EXERCISE AIM =
Below is a listing. Output every line of it exactly.
THE INPUT section start
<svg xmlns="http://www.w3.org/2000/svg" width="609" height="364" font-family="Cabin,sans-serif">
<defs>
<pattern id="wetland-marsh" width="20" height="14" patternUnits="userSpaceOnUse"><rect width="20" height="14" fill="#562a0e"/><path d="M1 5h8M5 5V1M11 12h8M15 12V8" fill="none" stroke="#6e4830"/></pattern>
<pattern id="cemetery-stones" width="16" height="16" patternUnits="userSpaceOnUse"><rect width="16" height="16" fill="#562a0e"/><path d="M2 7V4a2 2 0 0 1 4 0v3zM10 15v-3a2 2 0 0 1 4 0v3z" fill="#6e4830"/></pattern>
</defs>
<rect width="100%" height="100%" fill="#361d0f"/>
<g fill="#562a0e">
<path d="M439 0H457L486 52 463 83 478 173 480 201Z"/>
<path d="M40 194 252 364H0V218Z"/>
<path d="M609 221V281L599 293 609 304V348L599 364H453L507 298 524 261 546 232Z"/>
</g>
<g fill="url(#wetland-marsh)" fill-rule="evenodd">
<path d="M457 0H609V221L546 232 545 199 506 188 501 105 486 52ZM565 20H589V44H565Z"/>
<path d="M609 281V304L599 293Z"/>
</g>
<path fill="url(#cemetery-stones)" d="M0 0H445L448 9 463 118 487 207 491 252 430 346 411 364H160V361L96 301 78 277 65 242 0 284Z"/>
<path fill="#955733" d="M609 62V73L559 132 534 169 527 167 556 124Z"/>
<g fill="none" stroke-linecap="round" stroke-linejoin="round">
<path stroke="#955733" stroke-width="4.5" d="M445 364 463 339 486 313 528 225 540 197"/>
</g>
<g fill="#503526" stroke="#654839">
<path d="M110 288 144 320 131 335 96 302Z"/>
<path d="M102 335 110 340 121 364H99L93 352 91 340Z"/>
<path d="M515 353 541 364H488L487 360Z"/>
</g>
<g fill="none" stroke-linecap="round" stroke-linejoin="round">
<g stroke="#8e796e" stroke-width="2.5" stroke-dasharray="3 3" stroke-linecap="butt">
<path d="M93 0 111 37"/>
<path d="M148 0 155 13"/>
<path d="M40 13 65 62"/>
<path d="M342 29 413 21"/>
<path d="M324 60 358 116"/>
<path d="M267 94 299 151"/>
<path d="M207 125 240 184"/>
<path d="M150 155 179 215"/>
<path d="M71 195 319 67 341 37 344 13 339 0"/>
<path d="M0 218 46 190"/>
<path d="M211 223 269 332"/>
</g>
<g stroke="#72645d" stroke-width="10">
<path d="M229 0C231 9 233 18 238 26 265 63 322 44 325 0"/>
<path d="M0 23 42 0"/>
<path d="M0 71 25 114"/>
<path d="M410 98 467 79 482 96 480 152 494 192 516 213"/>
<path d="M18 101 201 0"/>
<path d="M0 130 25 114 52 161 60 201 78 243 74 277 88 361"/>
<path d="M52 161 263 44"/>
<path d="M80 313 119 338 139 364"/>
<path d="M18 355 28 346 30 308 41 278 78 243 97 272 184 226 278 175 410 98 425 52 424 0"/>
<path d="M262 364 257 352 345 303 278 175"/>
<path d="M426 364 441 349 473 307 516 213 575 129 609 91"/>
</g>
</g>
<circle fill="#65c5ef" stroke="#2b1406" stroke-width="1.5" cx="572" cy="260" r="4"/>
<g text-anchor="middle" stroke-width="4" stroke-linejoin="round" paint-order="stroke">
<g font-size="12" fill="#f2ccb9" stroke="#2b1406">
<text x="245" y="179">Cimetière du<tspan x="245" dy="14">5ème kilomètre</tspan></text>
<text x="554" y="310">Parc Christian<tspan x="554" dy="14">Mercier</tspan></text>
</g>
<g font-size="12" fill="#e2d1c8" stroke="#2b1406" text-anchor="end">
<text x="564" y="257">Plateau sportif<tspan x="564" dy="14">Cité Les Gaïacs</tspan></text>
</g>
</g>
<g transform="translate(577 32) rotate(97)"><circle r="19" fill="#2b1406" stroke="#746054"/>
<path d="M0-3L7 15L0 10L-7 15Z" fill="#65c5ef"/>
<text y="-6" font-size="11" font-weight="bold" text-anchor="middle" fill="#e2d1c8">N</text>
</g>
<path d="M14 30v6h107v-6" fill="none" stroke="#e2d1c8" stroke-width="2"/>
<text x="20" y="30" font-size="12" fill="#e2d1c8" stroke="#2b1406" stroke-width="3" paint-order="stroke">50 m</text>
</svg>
THE INPUT section end
TASK OUTPUT =
<svg xmlns="http://www.w3.org/2000/svg" width="609" height="364" font-family="Cabin,sans-serif">
<defs>
<pattern id="wetland-marsh" width="20" height="14" patternUnits="userSpaceOnUse"><rect width="20" height="14" fill="#562a0e"/><path d="M1 5h8M5 5V1M11 12h8M15 12V8" fill="none" stroke="#6e4830"/></pattern>
<pattern id="cemetery-stones" width="16" height="16" patternUnits="userSpaceOnUse"><rect width="16" height="16" fill="#562a0e"/><path d="M2 7V4a2 2 0 0 1 4 0v3zM10 15v-3a2 2 0 0 1 4 0v3z" fill="#6e4830"/></pattern>
</defs>
<rect width="100%" height="100%" fill="#361d0f"/>
<g fill="#562a0e">
<path d="M439 0H457L486 52 463 83 478 173 480 201Z"/>
<path d="M40 194 252 364H0V218Z"/>
<path d="M609 221V281L599 293 609 304V348L599 364H453L507 298 524 261 546 232Z"/>
</g>
<g fill="url(#wetland-marsh)" fill-rule="evenodd">
<path d="M457 0H609V221L546 232 545 199 506 188 501 105 486 52ZM565 20H589V44H565Z"/>
<path d="M609 281V304L599 293Z"/>
</g>
<path fill="url(#cemetery-stones)" d="M0 0H445L448 9 463 118 487 207 491 252 430 346 411 364H160V361L96 301 78 277 65 242 0 284Z"/>
<path fill="#955733" d="M609 62V73L559 132 534 169 527 167 556 124Z"/>
<g fill="none" stroke-linecap="round" stroke-linejoin="round">
<path stroke="#955733" stroke-width="4.5" d="M445 364 463 339 486 313 528 225 540 197"/>
</g>
<g fill="#503526" stroke="#654839">
<path d="M110 288 144 320 131 335 96 302Z"/>
<path d="M102 335 110 340 121 364H99L93 352 91 340Z"/>
<path d="M515 353 541 364H488L487 360Z"/>
</g>
<g fill="none" stroke-linecap="round" stroke-linejoin="round">
<g stroke="#8e796e" stroke-width="2.5" stroke-dasharray="3 3" stroke-linecap="butt">
<path d="M93 0 111 37"/>
<path d="M148 0 155 13"/>
<path d="M40 13 65 62"/>
<path d="M342 29 413 21"/>
<path d="M324 60 358 116"/>
<path d="M267 94 299 151"/>
<path d="M207 125 240 184"/>
<path d="M150 155 179 215"/>
<path d="M71 195 319 67 341 37 344 13 339 0"/>
<path d="M0 218 46 190"/>
<path d="M211 223 269 332"/>
</g>
<g stroke="#72645d" stroke-width="10">
<path d="M229 0C231 9 233 18 238 26 265 63 322 44 325 0"/>
<path d="M0 23 42 0"/>
<path d="M0 71 25 114"/>
<path d="M410 98 467 79 482 96 480 152 494 192 516 213"/>
<path d="M18 101 201 0"/>
<path d="M0 130 25 114 52 161 60 201 78 243 74 277 88 361"/>
<path d="M52 161 263 44"/>
<path d="M80 313 119 338 139 364"/>
<path d="M18 355 28 346 30 308 41 278 78 243 97 272 184 226 278 175 410 98 425 52 424 0"/>
<path d="M262 364 257 352 345 303 278 175"/>
<path d="M426 364 441 349 473 307 516 213 575 129 609 91"/>
</g>
</g>
<circle fill="#65c5ef" stroke="#2b1406" stroke-width="1.5" cx="572" cy="260" r="4"/>
<g text-anchor="middle" stroke-width="4" stroke-linejoin="round" paint-order="stroke">
<g font-size="12" fill="#f2ccb9" stroke="#2b1406">
<text x="245" y="179">Cimetière du<tspan x="245" dy="14">5ème kilomètre</tspan></text>
<text x="554" y="310">Parc Christian<tspan x="554" dy="14">Mercier</tspan></text>
</g>
<g font-size="12" fill="#e2d1c8" stroke="#2b1406" text-anchor="end">
<text x="564" y="257">Plateau sportif<tspan x="564" dy="14">Cité Les Gaïacs</tspan></text>
</g>
</g>
<g transform="translate(577 32) rotate(97)"><circle r="19" fill="#2b1406" stroke="#746054"/>
<path d="M0-3L7 15L0 10L-7 15Z" fill="#65c5ef"/>
<text y="-6" font-size="11" font-weight="bold" text-anchor="middle" fill="#e2d1c8">N</text>
</g>
<path d="M14 30v6h107v-6" fill="none" stroke="#e2d1c8" stroke-width="2"/>
<text x="20" y="30" font-size="12" fill="#e2d1c8" stroke="#2b1406" stroke-width="3" paint-order="stroke">50 m</text>
</svg>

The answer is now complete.